KIT DOWNES  is a BBC Jazz Award-winning, Mercury Music Award nominated solo recording artist for ECM Records. He has toured the world playing piano, church organ and harmonium with his own bands (‘ENEMY’, ‘Troyka’ and ‘Elt’) as well as with artists such as Squarepusher, Bill Frisell, Andrew Cyrille, Sofia Jernberg, Benny Greb, Mica Levi and Sam Amidon. 

An organ scholar at St Peter Mancroft in Norwich whilst growing up, he is now living in Berlin, and performs solo pipe organ and solo piano concerts – as well as playing in collaborations with saxophonist Tom Challenger, cellist Lucy Railton, composer Shiva Feshareki, saxophonist Ben van Gelder and with the band ‘ENEMY’ (with Petter Eldh and James Maddren). He is also currently working with violinist Aidan O’Rourke, drummer Seb Rochford, composer Max de Wardener and in the organ trio ‘Deadeye’ with Reinier Baas and Jonas Burgwinkel. He has written commissions for Cheltenham Music Festival, London Contemporary Orchestra, Biel Organ Festival, Ensemble Klang at ReWire Festival, the Scottish Ensemble, Cologne Philharmonie and the Wellcome Trust. He also performed as part of the National Theatre production of ‘Network’ from 2017-2018, featuring actor Bryan Cranston. 

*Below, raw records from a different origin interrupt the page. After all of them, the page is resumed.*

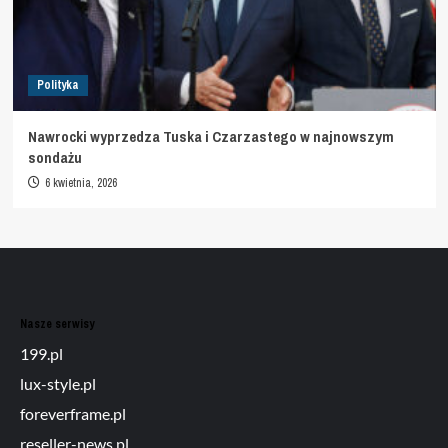
Polityka
Nawrocki wyprzedza Tuska i Czarzastego w najnowszym
sondażu
6 kwietnia, 2026
Nasze serwisy
199.pl
lux-style.pl
foreverframe.pl
reseller-news.pl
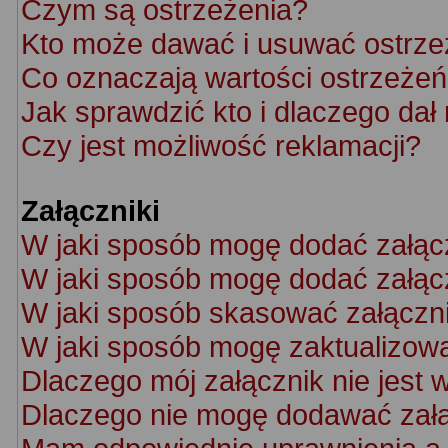
Czym są ostrzeżenia?
Kto może dawać i usuwać ostrze
Co oznaczają wartości ostrzeżeń 
Jak sprawdzić kto i dlaczego dał
Czy jest możliwość reklamacji?
Załączniki
W jaki sposób mogę dodać załąc
W jaki sposób mogę dodać załącz
W jaki sposób skasować załączn
W jaki sposób mogę zaktualizow
Dlaczego mój załącznik nie jest 
Dlaczego nie mogę dodawać zał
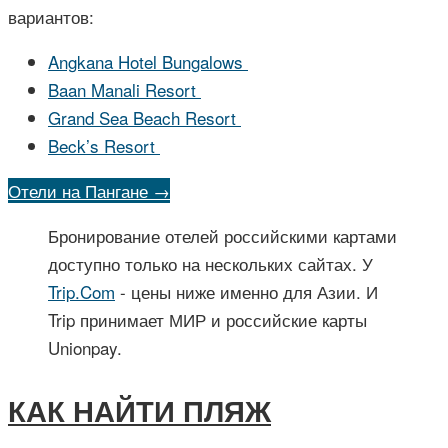
вариантов:
Angkana Hotel Bungalows
Baan Manali Resort
Grand Sea Beach Resort
Beck’s Resort
Отели на Пангане →
Бронирование отелей российскими картами
доступно только на нескольких сайтах. У
Trip.Com
- цены ниже именно для Азии. И
Trip принимает МИР и российские карты
Unionpay.
КАК НАЙТИ ПЛЯЖ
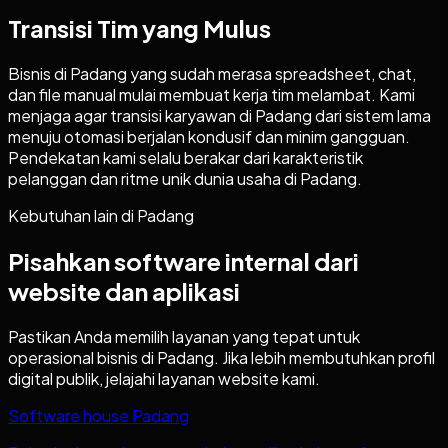
Transisi Tim yang Mulus
Bisnis di Padang yang sudah merasa spreadsheet, chat,
dan file manual mulai membuat kerja tim melambat. Kami
menjaga agar transisi karyawan di Padang dari sistem lama
menuju otomasi berjalan kondusif dan minim gangguan.
Pendekatan kami selalu berakar dari karakteristik
pelanggan dan ritme unik dunia usaha di Padang.
Kebutuhan lain di
Padang
Pisahkan software internal dari
website dan aplikasi
Pastikan Anda memilih layanan yang tepat untuk
operasional bisnis di
Padang
. Jika lebih membutuhkan profil
digital publik, jelajahi layanan website kami.
Software house Padang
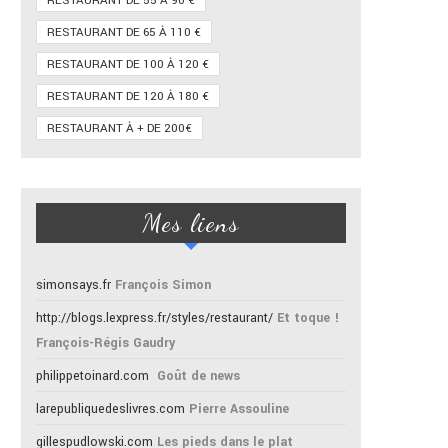
RESTAURANT DE 55 À 90 €
RESTAURANT DE 65 À 110 €
RESTAURANT DE 100 À 120 €
RESTAURANT DE 120 À 180 €
RESTAURANT À + DE 200€
Mes liens
simonsays.fr
François Simon
http://blogs.lexpress.fr/styles/restaurant/
Et toque !
François-Régis Gaudry
philippetoinard.com
Goût de news
larepubliquedeslivres.com
Pierre Assouline
gillespudlowski.com
Les pieds dans le plat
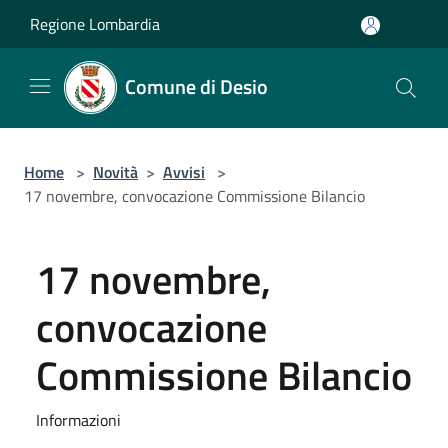
Salta al contenuto principale
Regione Lombardia
Comune di Desio
Home
>
Novità
>
Avvisi
>
17 novembre, convocazione Commissione Bilancio
17 novembre,
convocazione
Commissione Bilancio
Informazioni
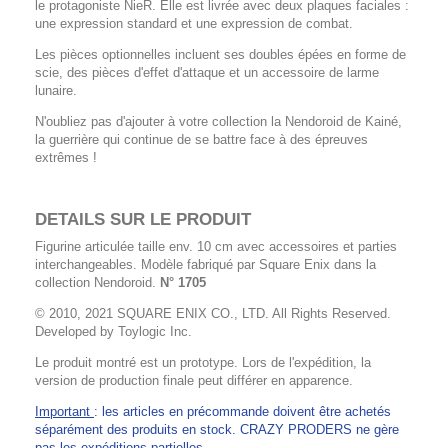
le protagoniste NieR. Elle est livrée avec deux plaques faciales :
une expression standard et une expression de combat.
Les pièces optionnelles incluent ses doubles épées en forme de
scie, des pièces d'effet d'attaque et un accessoire de larme
lunaire.
N'oubliez pas d'ajouter à votre collection la Nendoroid de Kainé,
la guerrière qui continue de se battre face à des épreuves
extrêmes !
DETAILS SUR LE PRODUIT
Figurine articulée taille env. 10 cm avec accessoires et parties
interchangeables. Modèle fabriqué par Square Enix dans la
collection Nendoroid.
N° 1705
© 2010, 2021 SQUARE ENIX CO., LTD. All Rights Reserved.
Developed by Toylogic Inc.
Le produit montré est un prototype. Lors de l'expédition, la
version de production finale peut différer en apparence.
Important
: les articles en précommande doivent être achetés
séparément des produits en stock. CRAZY PRODERS ne gère
pas les expéditions partielles.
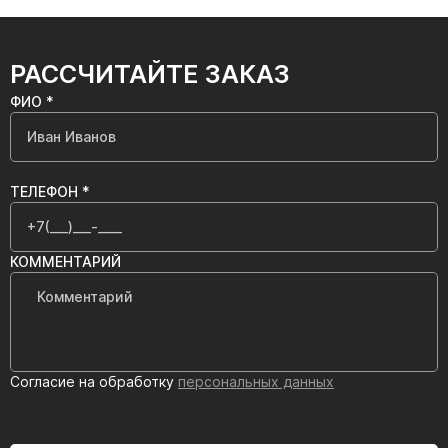
РАССЧИТАЙТЕ ЗАКАЗ
ФИО *
ТЕЛЕФОН *
КОММЕНТАРИЙ
Согласие на обработку
персональных данных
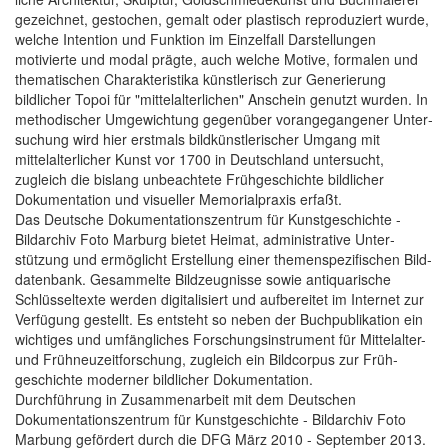
gezeichnet, gestochen, gemalt oder plastisch reproduziert wurde,
welche Intention und Funktion im Einzel­fall Dar­stellungen
motivierte und modal prägte, auch welche Motive, formalen und
thematischen Charakteristika künstlerisch zur Generierung
bildlicher Topoi für "mittelalterlichen" Anschein genutzt wurden. In
methodischer Um­gewichtung gegen­über vor­angegangener Unter­
suchung wird hier erst­mals bild­künstlerischer Umgang mit
mittelalterlicher Kunst vor 1700 in Deutsch­land untersucht,
zugleich die bislang unbeachtete Früh­geschichte bildlicher
Dokumentation und visueller Memorialpraxis erfaßt.
Das Deutsche Dokumentations­zentrum für Kunst­geschichte -
Bildarchiv Foto Marburg bietet Heimat, administrative Unter­
stützung und ermöglicht Erstellung einer themen­spezifischen Bild­
datenbank. Gesam­melte Bild­zeugnisse sowie antiquarische
Schlüs­seltexte werden digitalisiert und aufbereitet im Internet zur
Verfügung gestellt. Es entsteht so neben der Buchpublikation ein
wichtiges und umfängliches Forschungs­instrument für Mittelalter-
und Frühneu­zeitforschung, zugleich ein Bild­corpus zur Früh­
geschichte moderner bildlicher Dokumentation.
Durch­führung in Zusam­menarbeit mit dem Deutschen
Dokumentations­zentrum für Kunst­geschichte - Bildarchiv Foto
Marbung gefördert durch die DFG März 2010 - September 2013.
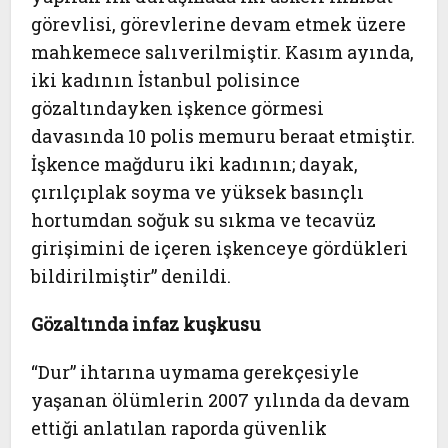
görevlisi, görevlerine devam etmek üzere
mahkemece salıverilmiştir. Kasım ayında,
iki kadının İstanbul polisince
gözaltındayken işkence görmesi
davasında 10 polis memuru beraat etmiştir.
İşkence mağduru iki kadının; dayak,
çırılçıplak soyma ve yüksek basınçlı
hortumdan soğuk su sıkma ve tecavüz
girişimini de içeren işkenceye gördükleri
bildirilmiştir” denildi.
Gözaltında infaz kuşkusu
“
Dur” ihtarına uymama gerekçesiyle
yaşanan ölümlerin 2007 yılında da devam
ettiği anlatılan raporda güvenlik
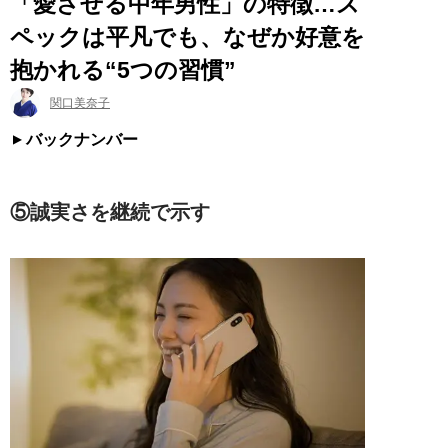
「愛させる中年男性」の特徴…ス
ペックは平凡でも、なぜか好意を
抱かれる“5つの習慣”
関口美奈子
バックナンバー
⑤誠実さを継続で示す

He has performed solo organ concerts at the Elb Philharmonie in Hamburg, Lausanne Cathedral, Flagey in Brussels, the Royal Albert Hall in London as well as the Southbank Royal Festival Hall, Rochester Jazz Festival (US), St Olafs Minneapolis (US), Stavanger Konserthus, Aarhus Philharmonic Musikhuset, Darmstadt Organ Festival, Stuttgart Organ Festival, Laurenskerke in Rotterdam, Orgelpark in Amsterdam, Kaiser Wilhelm Memorial Church at Berlin Jazz Festival, and the BBC Proms amongst many others. 

He holds a Fellowship at the Royal Academy of Music in London, where he himself studied and now teaches. He has twice been awarded 1st place in Downbeat’s Critics Poll Rising Star for Organ and Keyboard categories respectively, and his ECM records Obsidian, Dreamlife of Debris and Vermillion have been released to much critical acclaim.